╭─ Passage
. Two courts that have had the occasion to define "garbage” or "waste” in a statute have emphasized the concept of the item being "discarded” over the item's value. In Waste Management Of the Desert, Inc. v. Palm Springs Recycling Center, Inc., 7 Cal.4th 478, 28 Cal.Rptr.2d 461, 869 P.2d 440 (1994), the California Supreme Court interpreted "waste” for the purposes of the California Integrated Waste Management Act of 1989 and held that "property is not ‘waste’ until it is discarded.” Id., 28 Cal.Rptr.2d 461, 869 *922P.2d at 442. In Northern Illinois Service Company v. EPA, 381 Ill.App.3d 171, 319 Ill. Dec. 176, 885 N.E.2d 447 (2008), the Illinois court found that uprooted, dead trees were within the definition of litter under the Illinois Environmental Protection Act. The Act prohibited "the open dumping of any waste in a manner” that results in "litter,” and defined waste as "any garbage ... or other discarded material.” Using this definition, the court found that even though the trees had market value they were "other discarded material” under the Act and observed that "[wjhether an item has value has no bearing on whether it is discarded.” Id.., 319 Ill.Dec. 176, 885 N.E.2d at 452.
. If the Service did nothing to prevent the wildlife refuge from turning into an informal Goodwill donation center, it could be liable for failing to comply with the Refuge Act’s statutory requirement to protect the habitat, environmental health, and ecosystem of the area. See 16 U.S.C. § 668dd.
. Millis's intent, as benevolent as it may have been, is irrelevant to the validity of his conviction. He was convicted under a portion of the Refuge Act that does not require any proof of the defendant’s intent to violate the littering regulation. Penalties under the Refuge Act are divided into two groups. Any person who "knowingly” violates the Act, or a regulation promulgated under the Act, is fined or imprisoned for up to a year or both. 16 U.S.C. § 668dd(f)(1). "Any person who otherwise violates” the regulation, or who, for example, violates the regulation unknowingly, is fined or imprisoned for up to 180 days or both. Id. § 668dd(f)(2). Millis was convicted for “otherwise violating]” the littering regulation. Even if he did not think that the bottles were garbage or that he was littering, he could still be convicted of violating the regulation under the Act. There was no need to prove that he intended to litter in the wildlife refuge or that he intended the bottles to be garbage.
╰─
Copy the passage on littering under the Refuge Act word for word, keeping every character and mark the same.
╭─ Dataset content
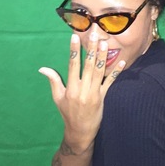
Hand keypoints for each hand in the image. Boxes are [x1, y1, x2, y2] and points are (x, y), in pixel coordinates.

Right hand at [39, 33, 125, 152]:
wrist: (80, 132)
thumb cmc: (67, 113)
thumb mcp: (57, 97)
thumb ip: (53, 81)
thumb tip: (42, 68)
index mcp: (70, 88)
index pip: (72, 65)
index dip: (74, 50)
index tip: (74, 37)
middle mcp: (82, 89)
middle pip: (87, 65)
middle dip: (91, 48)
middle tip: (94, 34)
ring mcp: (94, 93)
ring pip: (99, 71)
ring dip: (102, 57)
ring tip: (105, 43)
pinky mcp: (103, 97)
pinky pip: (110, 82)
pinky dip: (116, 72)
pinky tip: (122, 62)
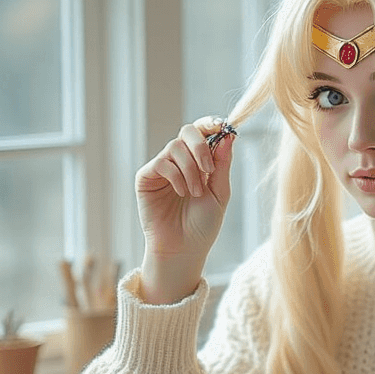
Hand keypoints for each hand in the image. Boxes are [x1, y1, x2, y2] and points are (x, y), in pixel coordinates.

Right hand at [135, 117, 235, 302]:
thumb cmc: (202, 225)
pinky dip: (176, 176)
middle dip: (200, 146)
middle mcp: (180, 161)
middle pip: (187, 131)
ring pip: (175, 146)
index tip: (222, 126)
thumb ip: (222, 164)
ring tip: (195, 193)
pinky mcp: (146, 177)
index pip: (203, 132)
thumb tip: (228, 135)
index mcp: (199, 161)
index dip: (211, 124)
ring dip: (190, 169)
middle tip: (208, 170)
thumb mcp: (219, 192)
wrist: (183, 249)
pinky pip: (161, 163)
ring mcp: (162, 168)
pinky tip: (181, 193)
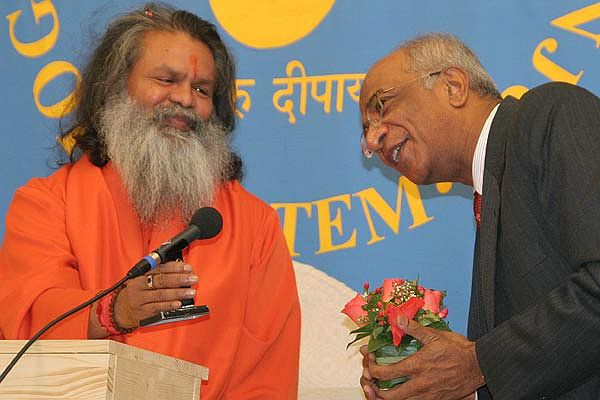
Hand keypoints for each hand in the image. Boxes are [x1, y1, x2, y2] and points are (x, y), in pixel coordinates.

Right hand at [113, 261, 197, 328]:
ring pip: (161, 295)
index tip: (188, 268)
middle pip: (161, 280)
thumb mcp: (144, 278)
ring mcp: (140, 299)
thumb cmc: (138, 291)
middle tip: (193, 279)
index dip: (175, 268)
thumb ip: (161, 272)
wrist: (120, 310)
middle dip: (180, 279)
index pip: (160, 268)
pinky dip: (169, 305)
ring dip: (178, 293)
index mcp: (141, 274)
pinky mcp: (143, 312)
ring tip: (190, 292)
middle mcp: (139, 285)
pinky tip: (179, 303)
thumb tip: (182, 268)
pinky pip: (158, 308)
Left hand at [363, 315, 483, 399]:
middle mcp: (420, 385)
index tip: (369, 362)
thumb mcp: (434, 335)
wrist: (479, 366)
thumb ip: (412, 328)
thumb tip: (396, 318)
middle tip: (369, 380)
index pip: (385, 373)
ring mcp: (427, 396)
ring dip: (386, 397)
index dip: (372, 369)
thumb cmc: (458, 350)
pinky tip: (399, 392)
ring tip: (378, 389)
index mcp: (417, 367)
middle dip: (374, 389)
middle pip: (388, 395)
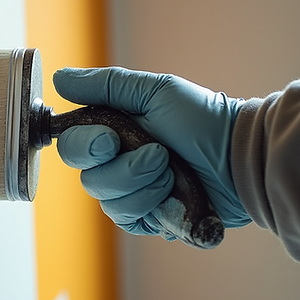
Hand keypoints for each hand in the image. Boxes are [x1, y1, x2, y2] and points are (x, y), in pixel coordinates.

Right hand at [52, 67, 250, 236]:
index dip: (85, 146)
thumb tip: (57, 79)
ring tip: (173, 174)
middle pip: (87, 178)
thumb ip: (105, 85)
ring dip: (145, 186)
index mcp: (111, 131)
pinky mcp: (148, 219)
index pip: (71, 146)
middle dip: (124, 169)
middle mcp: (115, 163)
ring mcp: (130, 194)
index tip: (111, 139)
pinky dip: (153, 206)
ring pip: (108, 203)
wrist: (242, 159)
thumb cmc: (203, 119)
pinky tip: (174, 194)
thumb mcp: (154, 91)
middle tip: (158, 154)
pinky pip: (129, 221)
╰─
* **Exercise answer**:
. Two courts that have had the occasion to define "garbage” or "waste” in a statute have emphasized the concept of the item being "discarded” over the item's value. In Waste Management Of the Desert, Inc. v. Palm Springs Recycling Center, Inc., 7 Cal.4th 478, 28 Cal.Rptr.2d 461, 869 P.2d 440 (1994), the California Supreme Court interpreted "waste” for the purposes of the California Integrated Waste Management Act of 1989 and held that "property is not ‘waste’ until it is discarded.” Id., 28 Cal.Rptr.2d 461, 869 *922P.2d at 442. In Northern Illinois Service Company v. EPA, 381 Ill.App.3d 171, 319 Ill. Dec. 176, 885 N.E.2d 447 (2008), the Illinois court found that uprooted, dead trees were within the definition of litter under the Illinois Environmental Protection Act. The Act prohibited "the open dumping of any waste in a manner” that results in "litter,” and defined waste as "any garbage ... or other discarded material.” Using this definition, the court found that even though the trees had market value they were "other discarded material” under the Act and observed that "[wjhether an item has value has no bearing on whether it is discarded.” Id.., 319 Ill.Dec. 176, 885 N.E.2d at 452.
. If the Service did nothing to prevent the wildlife refuge from turning into an informal Goodwill donation center, it could be liable for failing to comply with the Refuge Act’s statutory requirement to protect the habitat, environmental health, and ecosystem of the area. See 16 U.S.C. § 668dd.
. Millis's intent, as benevolent as it may have been, is irrelevant to the validity of his conviction. He was convicted under a portion of the Refuge Act that does not require any proof of the defendant’s intent to violate the littering regulation. Penalties under the Refuge Act are divided into two groups. Any person who "knowingly” violates the Act, or a regulation promulgated under the Act, is fined or imprisoned for up to a year or both. 16 U.S.C. § 668dd(f)(1). "Any person who otherwise violates” the regulation, or who, for example, violates the regulation unknowingly, is fined or imprisoned for up to 180 days or both. Id. § 668dd(f)(2). Millis was convicted for “otherwise violating]” the littering regulation. Even if he did not think that the bottles were garbage or that he was littering, he could still be convicted of violating the regulation under the Act. There was no need to prove that he intended to litter in the wildlife refuge or that he intended the bottles to be garbage.